:: To-do item ::
Please write out only the lines from the line with "Fernsehsendungen" to the line with "zelfstandig een EPC", inclusive, exactly as they stand below, without the pictures.

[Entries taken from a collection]
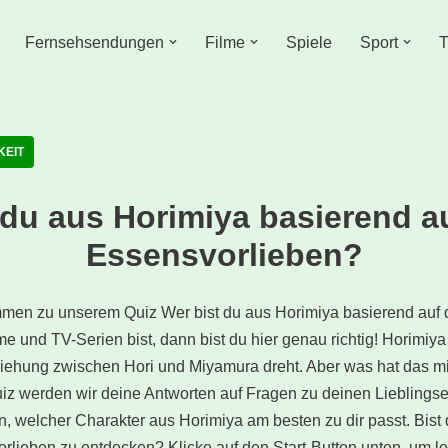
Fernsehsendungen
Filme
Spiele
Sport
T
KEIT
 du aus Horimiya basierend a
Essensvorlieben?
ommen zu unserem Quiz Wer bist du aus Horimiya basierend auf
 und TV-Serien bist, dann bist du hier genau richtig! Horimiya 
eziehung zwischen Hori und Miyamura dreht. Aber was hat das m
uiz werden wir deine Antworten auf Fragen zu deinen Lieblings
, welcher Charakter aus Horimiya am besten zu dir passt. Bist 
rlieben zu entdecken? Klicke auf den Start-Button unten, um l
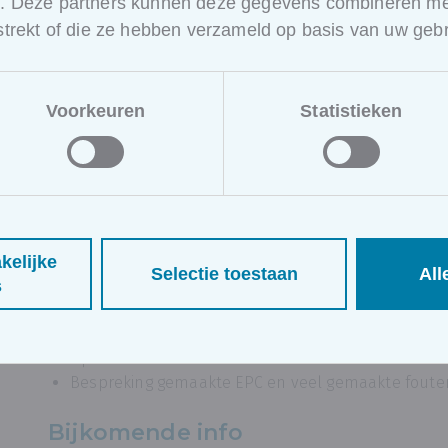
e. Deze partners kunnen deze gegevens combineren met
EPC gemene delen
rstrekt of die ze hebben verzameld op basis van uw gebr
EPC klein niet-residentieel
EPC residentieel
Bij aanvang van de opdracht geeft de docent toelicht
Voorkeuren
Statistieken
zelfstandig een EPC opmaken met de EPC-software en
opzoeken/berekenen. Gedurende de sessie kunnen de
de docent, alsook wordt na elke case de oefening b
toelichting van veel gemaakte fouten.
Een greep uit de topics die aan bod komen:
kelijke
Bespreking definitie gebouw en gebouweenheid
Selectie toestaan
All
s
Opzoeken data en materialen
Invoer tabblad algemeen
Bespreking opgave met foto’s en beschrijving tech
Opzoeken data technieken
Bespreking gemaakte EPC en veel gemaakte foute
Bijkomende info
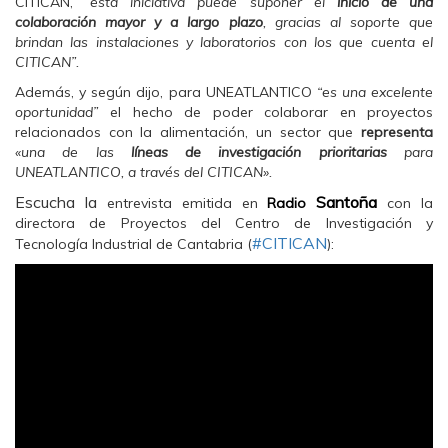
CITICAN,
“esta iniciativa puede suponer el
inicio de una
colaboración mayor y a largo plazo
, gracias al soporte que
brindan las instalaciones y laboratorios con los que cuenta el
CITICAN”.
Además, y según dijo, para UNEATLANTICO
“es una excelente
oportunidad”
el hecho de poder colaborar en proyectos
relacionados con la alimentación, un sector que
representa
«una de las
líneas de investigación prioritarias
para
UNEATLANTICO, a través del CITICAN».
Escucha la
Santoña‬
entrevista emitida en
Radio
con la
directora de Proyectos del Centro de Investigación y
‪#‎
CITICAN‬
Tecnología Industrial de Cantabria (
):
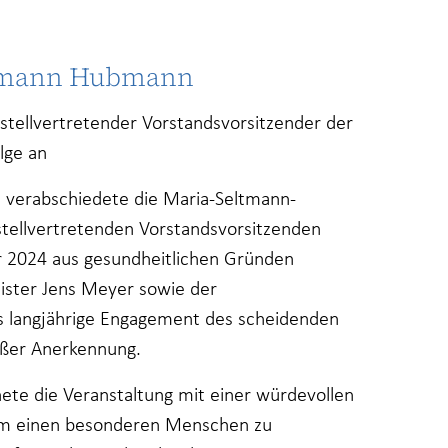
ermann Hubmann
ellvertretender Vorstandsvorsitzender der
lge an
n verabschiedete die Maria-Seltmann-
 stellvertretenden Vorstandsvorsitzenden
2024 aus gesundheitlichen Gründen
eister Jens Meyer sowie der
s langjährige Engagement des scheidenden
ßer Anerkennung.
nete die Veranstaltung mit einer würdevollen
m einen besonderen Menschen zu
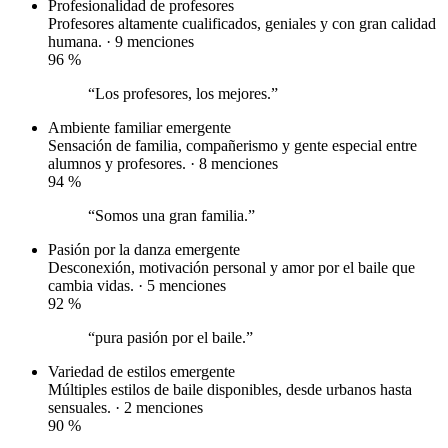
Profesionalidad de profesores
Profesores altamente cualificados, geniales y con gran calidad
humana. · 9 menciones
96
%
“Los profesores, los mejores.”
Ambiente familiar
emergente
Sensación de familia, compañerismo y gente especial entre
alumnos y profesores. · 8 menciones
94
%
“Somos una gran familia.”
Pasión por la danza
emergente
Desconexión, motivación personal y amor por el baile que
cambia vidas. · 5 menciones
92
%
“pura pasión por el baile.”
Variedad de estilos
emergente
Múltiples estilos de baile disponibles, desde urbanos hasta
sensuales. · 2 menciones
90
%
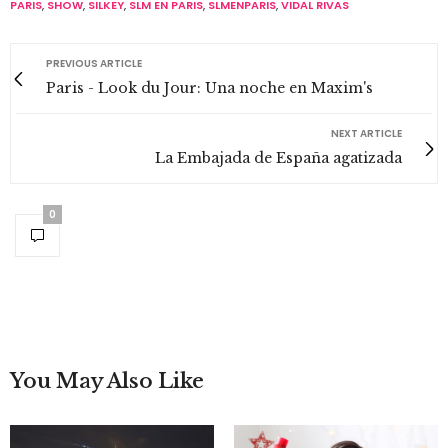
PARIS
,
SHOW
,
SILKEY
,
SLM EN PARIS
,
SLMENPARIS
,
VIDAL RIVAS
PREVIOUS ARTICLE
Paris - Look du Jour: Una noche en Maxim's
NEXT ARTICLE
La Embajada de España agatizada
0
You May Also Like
...
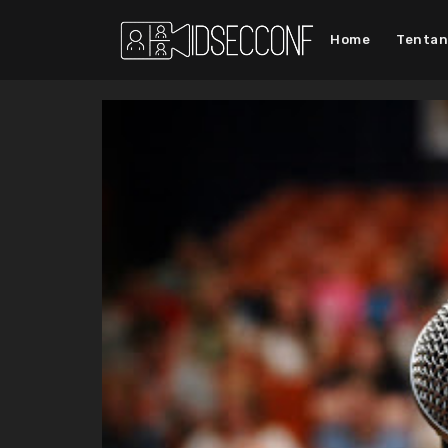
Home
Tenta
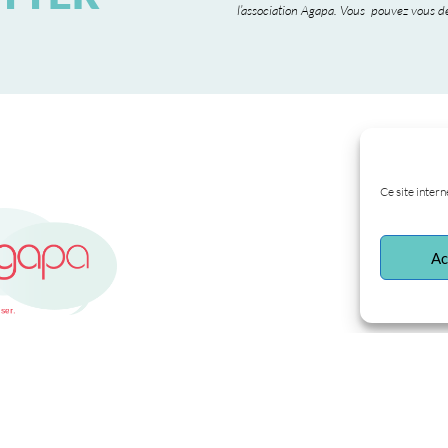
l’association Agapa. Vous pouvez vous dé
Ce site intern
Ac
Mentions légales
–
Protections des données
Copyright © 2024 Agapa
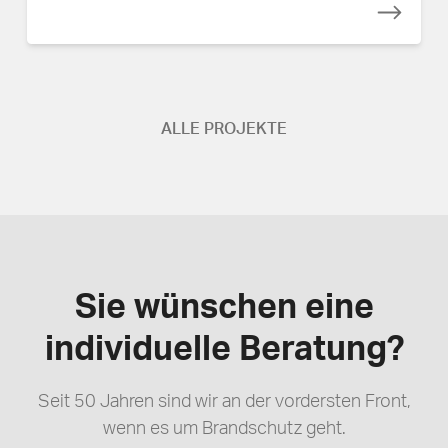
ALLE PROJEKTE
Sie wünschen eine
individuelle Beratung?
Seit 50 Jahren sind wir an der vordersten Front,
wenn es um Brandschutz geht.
---
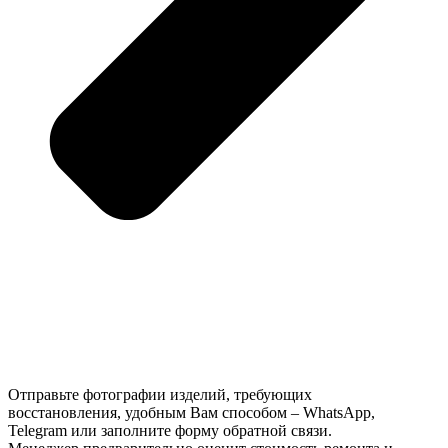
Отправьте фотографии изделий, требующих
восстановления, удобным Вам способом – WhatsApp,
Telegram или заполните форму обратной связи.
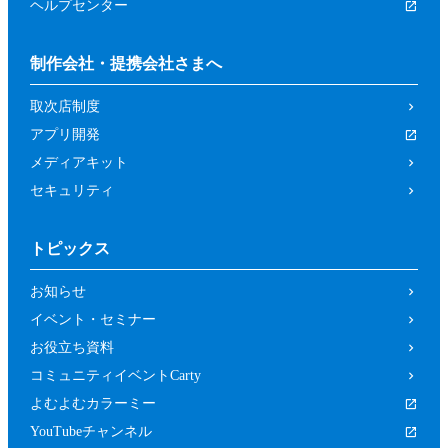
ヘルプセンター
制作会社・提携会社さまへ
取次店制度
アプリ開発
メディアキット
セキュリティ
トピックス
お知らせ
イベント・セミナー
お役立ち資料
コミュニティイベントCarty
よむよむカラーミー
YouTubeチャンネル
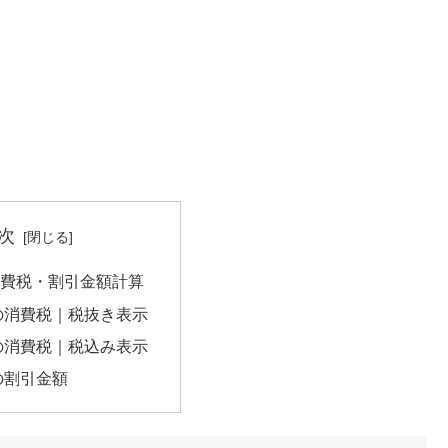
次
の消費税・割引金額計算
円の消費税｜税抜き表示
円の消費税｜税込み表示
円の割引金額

:: Solution ::
Fernsehsendungen
Filme
Spiele
Sport
T
KEIT
 du aus Horimiya basierend a
Essensvorlieben?
ommen zu unserem Quiz Wer bist du aus Horimiya basierend auf
 und TV-Serien bist, dann bist du hier genau richtig! Horimiya 
eziehung zwischen Hori und Miyamura dreht. Aber was hat das m
uiz werden wir deine Antworten auf Fragen zu deinen Lieblings
, welcher Charakter aus Horimiya am besten zu dir passt. Bist 
rlieben zu entdecken? Klicke auf den Start-Button unten, um l
e. Deze partners kunnen deze gegevens combineren met
EPC gemene delen
rstrekt of die ze hebben verzameld op basis van uw gebr
EPC klein niet-residentieel
EPC residentieel
Bij aanvang van de opdracht geeft de docent toelicht
Voorkeuren
Statistieken
zelfstandig een EPC opmaken met de EPC-software en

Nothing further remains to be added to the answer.